[Opening DATA LISTING section]
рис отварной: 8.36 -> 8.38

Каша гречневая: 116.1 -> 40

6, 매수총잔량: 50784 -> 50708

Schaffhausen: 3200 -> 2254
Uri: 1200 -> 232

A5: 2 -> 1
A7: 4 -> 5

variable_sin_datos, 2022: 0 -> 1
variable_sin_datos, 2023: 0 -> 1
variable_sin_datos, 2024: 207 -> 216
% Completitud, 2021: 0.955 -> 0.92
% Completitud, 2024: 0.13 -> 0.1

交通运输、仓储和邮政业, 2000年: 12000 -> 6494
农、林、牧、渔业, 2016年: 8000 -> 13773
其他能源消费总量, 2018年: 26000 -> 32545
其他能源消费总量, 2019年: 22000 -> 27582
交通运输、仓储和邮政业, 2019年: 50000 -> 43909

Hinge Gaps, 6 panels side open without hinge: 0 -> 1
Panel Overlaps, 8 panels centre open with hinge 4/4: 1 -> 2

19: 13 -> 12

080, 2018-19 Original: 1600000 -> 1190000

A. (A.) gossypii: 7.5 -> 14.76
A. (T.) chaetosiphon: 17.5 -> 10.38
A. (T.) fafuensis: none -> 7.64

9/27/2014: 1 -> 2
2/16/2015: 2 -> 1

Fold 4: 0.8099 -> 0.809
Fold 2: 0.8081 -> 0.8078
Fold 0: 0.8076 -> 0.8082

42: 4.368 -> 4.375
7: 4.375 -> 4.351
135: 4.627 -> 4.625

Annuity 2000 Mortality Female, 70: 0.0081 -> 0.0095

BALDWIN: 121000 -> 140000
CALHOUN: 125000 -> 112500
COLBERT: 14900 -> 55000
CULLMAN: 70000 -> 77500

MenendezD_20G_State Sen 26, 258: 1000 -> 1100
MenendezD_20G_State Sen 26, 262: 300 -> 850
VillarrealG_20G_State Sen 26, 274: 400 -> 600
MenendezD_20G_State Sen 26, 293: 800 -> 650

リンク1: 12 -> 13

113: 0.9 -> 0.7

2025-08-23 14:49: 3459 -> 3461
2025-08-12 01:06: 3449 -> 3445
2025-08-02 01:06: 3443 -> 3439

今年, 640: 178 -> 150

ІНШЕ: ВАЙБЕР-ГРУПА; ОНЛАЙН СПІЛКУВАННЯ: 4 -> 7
[Closing DATA LISTING section]
The full set of records above is to be printed again verbatim.

◆ OUTPUT
рис отварной: 8.36 -> 8.38

Каша гречневая: 116.1 -> 40

6, 매수총잔량: 50784 -> 50708

Schaffhausen: 3200 -> 2254
Uri: 1200 -> 232

A5: 2 -> 1
A7: 4 -> 5

variable_sin_datos, 2022: 0 -> 1
variable_sin_datos, 2023: 0 -> 1
variable_sin_datos, 2024: 207 -> 216
% Completitud, 2021: 0.955 -> 0.92
% Completitud, 2024: 0.13 -> 0.1

交通运输、仓储和邮政业, 2000年: 12000 -> 6494
农、林、牧、渔业, 2016年: 8000 -> 13773
其他能源消费总量, 2018年: 26000 -> 32545
其他能源消费总量, 2019年: 22000 -> 27582
交通运输、仓储和邮政业, 2019年: 50000 -> 43909

Hinge Gaps, 6 panels side open without hinge: 0 -> 1
Panel Overlaps, 8 panels centre open with hinge 4/4: 1 -> 2

19: 13 -> 12

080, 2018-19 Original: 1600000 -> 1190000

A. (A.) gossypii: 7.5 -> 14.76
A. (T.) chaetosiphon: 17.5 -> 10.38
A. (T.) fafuensis: none -> 7.64

9/27/2014: 1 -> 2
2/16/2015: 2 -> 1

Fold 4: 0.8099 -> 0.809
Fold 2: 0.8081 -> 0.8078
Fold 0: 0.8076 -> 0.8082

42: 4.368 -> 4.375
7: 4.375 -> 4.351
135: 4.627 -> 4.625

Annuity 2000 Mortality Female, 70: 0.0081 -> 0.0095

BALDWIN: 121000 -> 140000
CALHOUN: 125000 -> 112500
COLBERT: 14900 -> 55000
CULLMAN: 70000 -> 77500

MenendezD_20G_State Sen 26, 258: 1000 -> 1100
MenendezD_20G_State Sen 26, 262: 300 -> 850
VillarrealG_20G_State Sen 26, 274: 400 -> 600
MenendezD_20G_State Sen 26, 293: 800 -> 650

リンク1: 12 -> 13

113: 0.9 -> 0.7

2025-08-23 14:49: 3459 -> 3461
2025-08-12 01:06: 3449 -> 3445
2025-08-02 01:06: 3443 -> 3439

今年, 640: 178 -> 150

ІНШЕ: ВАЙБЕР-ГРУПА; ОНЛАЙН СПІЛКУВАННЯ: 4 -> 7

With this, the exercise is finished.